NATIVZEN.com – Teknologi AI alias kecerdasan buatan yang berkembang masif mulai diadopsi oleh banyak perusahaan kelas dunia, seperti L’Oréal misalnya. Ya, dengan memanfaatkan AI, L’Oréal berhasil menaklukkan perusahaan raksasa Coca-Cola Co. dan Procter & Gamble Co. (P&G).
Hal ini bisa kamu temukan pada survei Future Readiness Indicator (FRI atau Indikator Kesiapan Masa Depan) 2024 yang dirilis oleh The International Institute of Management and Development (IMD).
Lewat FRI untuk kategori Consumer Package Goods (CPG/produk kemasan konsumen), IMD melakukan survei dan pemeringkatan terhadap 24 perusahaan CPG dunia. Daftar selengkapnya bisa diakses ditautan berikut.
Pada daftar FRI CPG 2024, L’Oréal (dengan skor 100) ada di posisi pertama, naik dua peringkat dari tahun lalu. Coca-Cola (skor 90,68) yang sempat ada di posisi puncak tahun lalu, kini mesti puas dengan peringkat kedua.

TUGAS ANDA>
(A) Ringkaslah teks bacaan tentang peringkat FRI 2024 dalam dua kalimat.
(B) Menurut teks bacaan, L’Oréal naik berapa peringkat dibandingkan tahun lalu?
(C) Tulis kembali bagian teks bacaan antara "Hal ini bisa" dan "diakses ditautan berikut.", termasuk keduanya, dengan mengganti "survei" menjadi "kajian".
Catatan berikut tidak berkaitan dengan teks bacaan.

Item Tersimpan

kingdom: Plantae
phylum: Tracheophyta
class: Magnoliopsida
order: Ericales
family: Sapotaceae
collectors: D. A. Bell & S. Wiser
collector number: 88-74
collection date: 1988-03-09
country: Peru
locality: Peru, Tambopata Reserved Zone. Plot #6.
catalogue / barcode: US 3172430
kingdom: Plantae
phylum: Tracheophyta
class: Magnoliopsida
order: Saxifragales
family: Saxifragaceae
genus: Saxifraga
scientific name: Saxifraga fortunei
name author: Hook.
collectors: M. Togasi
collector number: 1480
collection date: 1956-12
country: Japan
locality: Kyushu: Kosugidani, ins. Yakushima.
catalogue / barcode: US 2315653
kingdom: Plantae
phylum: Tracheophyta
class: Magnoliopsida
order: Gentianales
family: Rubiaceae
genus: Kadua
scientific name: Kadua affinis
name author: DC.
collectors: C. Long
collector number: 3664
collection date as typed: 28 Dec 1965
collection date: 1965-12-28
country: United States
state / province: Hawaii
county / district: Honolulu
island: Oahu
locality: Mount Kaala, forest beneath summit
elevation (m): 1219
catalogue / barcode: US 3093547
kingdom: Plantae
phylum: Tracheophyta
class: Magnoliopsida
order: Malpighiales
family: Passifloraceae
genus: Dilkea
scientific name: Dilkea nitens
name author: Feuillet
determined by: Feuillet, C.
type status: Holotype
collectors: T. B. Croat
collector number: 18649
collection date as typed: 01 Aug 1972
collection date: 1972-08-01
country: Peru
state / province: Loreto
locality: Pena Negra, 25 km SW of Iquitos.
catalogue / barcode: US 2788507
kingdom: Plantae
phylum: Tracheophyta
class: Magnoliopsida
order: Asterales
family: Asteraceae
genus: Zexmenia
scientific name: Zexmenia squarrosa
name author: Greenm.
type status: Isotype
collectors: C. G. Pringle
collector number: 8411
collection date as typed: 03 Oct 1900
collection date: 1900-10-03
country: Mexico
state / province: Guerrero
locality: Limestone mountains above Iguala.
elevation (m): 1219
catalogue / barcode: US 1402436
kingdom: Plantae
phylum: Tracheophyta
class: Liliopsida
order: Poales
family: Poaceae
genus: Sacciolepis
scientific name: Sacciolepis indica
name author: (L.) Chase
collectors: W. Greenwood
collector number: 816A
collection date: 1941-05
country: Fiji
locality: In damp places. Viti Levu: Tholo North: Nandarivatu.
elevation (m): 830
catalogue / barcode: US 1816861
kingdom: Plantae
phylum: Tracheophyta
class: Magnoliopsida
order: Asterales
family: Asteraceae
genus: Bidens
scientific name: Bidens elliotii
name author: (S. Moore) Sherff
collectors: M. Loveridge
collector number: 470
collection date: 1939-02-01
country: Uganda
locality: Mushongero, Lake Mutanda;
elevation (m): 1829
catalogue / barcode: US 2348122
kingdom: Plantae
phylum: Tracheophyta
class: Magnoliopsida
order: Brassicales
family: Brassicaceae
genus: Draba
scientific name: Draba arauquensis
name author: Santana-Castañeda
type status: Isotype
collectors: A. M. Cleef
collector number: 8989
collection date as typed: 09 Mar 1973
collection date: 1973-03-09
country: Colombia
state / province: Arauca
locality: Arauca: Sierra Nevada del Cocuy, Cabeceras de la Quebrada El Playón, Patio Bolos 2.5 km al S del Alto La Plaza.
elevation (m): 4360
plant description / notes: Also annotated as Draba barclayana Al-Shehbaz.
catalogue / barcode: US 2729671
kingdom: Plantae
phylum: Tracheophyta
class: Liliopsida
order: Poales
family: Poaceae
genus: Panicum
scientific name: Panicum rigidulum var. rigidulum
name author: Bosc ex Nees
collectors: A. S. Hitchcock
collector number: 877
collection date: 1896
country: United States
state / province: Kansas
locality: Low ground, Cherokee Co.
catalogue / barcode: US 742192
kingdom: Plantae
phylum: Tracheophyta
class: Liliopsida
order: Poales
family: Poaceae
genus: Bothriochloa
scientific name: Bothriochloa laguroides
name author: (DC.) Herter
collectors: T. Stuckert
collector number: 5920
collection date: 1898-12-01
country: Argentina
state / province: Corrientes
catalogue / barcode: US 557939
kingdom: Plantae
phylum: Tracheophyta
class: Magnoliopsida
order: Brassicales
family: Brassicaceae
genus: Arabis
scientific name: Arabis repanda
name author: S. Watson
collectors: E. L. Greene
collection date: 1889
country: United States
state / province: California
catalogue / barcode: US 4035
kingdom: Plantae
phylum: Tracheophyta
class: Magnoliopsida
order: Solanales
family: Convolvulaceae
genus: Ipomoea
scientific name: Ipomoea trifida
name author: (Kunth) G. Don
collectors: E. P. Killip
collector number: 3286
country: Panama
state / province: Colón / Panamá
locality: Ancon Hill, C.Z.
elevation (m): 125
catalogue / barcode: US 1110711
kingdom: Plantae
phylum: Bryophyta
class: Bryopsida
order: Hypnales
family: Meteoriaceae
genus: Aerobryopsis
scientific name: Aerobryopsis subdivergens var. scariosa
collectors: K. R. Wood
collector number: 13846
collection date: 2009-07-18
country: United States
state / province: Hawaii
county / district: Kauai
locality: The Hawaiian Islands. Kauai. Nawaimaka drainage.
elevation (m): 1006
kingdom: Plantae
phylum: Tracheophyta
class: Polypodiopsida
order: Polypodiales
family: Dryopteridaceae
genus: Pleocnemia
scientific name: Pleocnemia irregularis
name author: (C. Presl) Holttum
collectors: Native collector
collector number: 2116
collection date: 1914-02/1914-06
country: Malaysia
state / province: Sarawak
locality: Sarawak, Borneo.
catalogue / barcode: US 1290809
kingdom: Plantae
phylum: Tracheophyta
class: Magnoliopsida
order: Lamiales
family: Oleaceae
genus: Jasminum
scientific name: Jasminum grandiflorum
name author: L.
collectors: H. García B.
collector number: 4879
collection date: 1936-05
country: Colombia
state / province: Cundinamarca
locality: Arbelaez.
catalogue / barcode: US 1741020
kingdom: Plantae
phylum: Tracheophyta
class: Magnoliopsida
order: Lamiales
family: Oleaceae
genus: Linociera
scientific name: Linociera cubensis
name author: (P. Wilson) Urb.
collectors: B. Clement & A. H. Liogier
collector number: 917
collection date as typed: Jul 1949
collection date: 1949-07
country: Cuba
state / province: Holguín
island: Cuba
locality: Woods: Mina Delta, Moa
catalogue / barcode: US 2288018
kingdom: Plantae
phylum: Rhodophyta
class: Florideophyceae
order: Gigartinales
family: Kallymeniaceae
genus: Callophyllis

JAWABAN PER TUGAS>
(A) Survei Future Readiness Indicator 2024 yang dirilis IMD memeringkat 24 perusahaan produk kemasan konsumen dunia. L’Oréal, yang memanfaatkan AI, menempati posisi pertama dengan skor 100, sedangkan Coca-Cola yang tahun lalu berada di puncak kini berada di peringkat kedua dengan skor 90,68.

(B) Dua peringkat.

(C)
Hal ini bisa kamu temukan pada kajian Future Readiness Indicator (FRI atau Indikator Kesiapan Masa Depan) 2024 yang dirilis oleh The International Institute of Management and Development (IMD).
Lewat FRI untuk kategori Consumer Package Goods (CPG/produk kemasan konsumen), IMD melakukan kajian dan pemeringkatan terhadap 24 perusahaan CPG dunia. Daftar selengkapnya bisa diakses ditautan berikut.